Contudo, há na China inúmeras contradições no que se diz respeito à construção do socialismo. Em primeiro lugar, há presença de educação e saúde privadas, ainda que o setor público tenha seu espaço e sua qualidade, fator extremamente contraditório com todas as experiências socialistas. Até mesmo em Cuba, com todo o retrocesso recente, a saúde e a educação privadas ainda não encontraram espaço, além dos exemplos mais clássicos, como o primeiro sistema universal de saúde na URSS.
Outro aspecto é que o mercado de produtos de luxo e o consumismo são presentes entre a população chinesa como em nenhum outro lugar. Com um crescente número de milionários no país, brotam nas ruas lojas gigantescas de marcas luxuosas, carros caríssimos desfilam nas ruas das cidades, em especial de Pequim (capital política do país). Em Xiam, que não está nem entre as 10 principais cidades, há um shopping destinado apenas a relógios de luxo.

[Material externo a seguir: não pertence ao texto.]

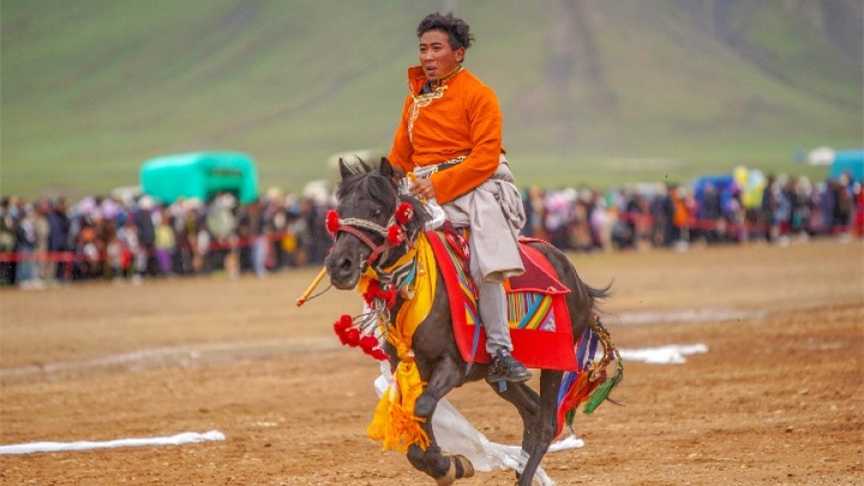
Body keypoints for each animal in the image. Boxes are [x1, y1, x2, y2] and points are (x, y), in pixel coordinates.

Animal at [320, 158, 612, 484]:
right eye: (339, 210)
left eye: (376, 211)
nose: (339, 265)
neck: (416, 283)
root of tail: (575, 280)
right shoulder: (410, 366)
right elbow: (416, 415)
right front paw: (444, 462)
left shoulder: (453, 365)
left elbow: (422, 407)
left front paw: (448, 464)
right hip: (497, 377)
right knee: (533, 412)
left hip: (555, 360)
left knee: (547, 422)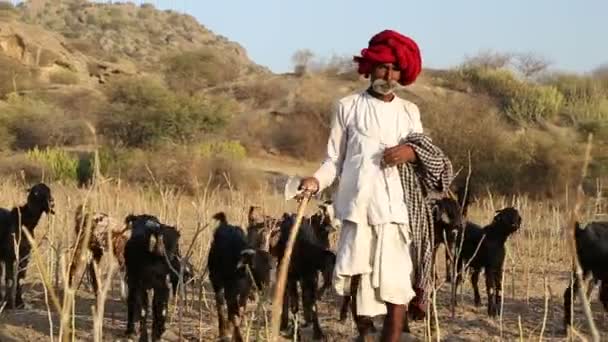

A prosperidade é inegável. Há jovens, idosos e crianças vestidos inteiramente com roupas de marca, além de grandes lojas da marca estadunidense Apple. Nas palavras de um dos locais com quem conversamos, “antigamente não havia dinheiro, agora todos têm dinheiro”. Há obras de infraestrutura por todo o lado, no interior e nas cidades, ruas largas e impecáveis, sistema de transporte novo (este sim, estatal).
Uma característica interessante é a ausência quase completa de pobreza. Ao contrário dos EUA e da Europa, a população considerada pobre é cada vez menor na China e não é possível ver moradores de rua ou regiões periféricas precarizadas, abandonadas. A chamada eliminação da pobreza é também motivo de orgulho constante, presente sempre nos discursos oficiais e também nos curtos diálogos que pudemos desenvolver.
As escolhas feitas pela China são motivo de grande polêmica na esquerda brasileira e no mundo. De fato, o Estado chinês garante uma atuação e um controle que países como Japão e Coreia do Sul, usando de exemplos mais próximos, não são capazes de proporcionar. A transformação rápida, o nacionalismo e a propaganda socialista são fatores que despertam um debate que não pode ser reduzido ou encarado da mesma forma que em outros países.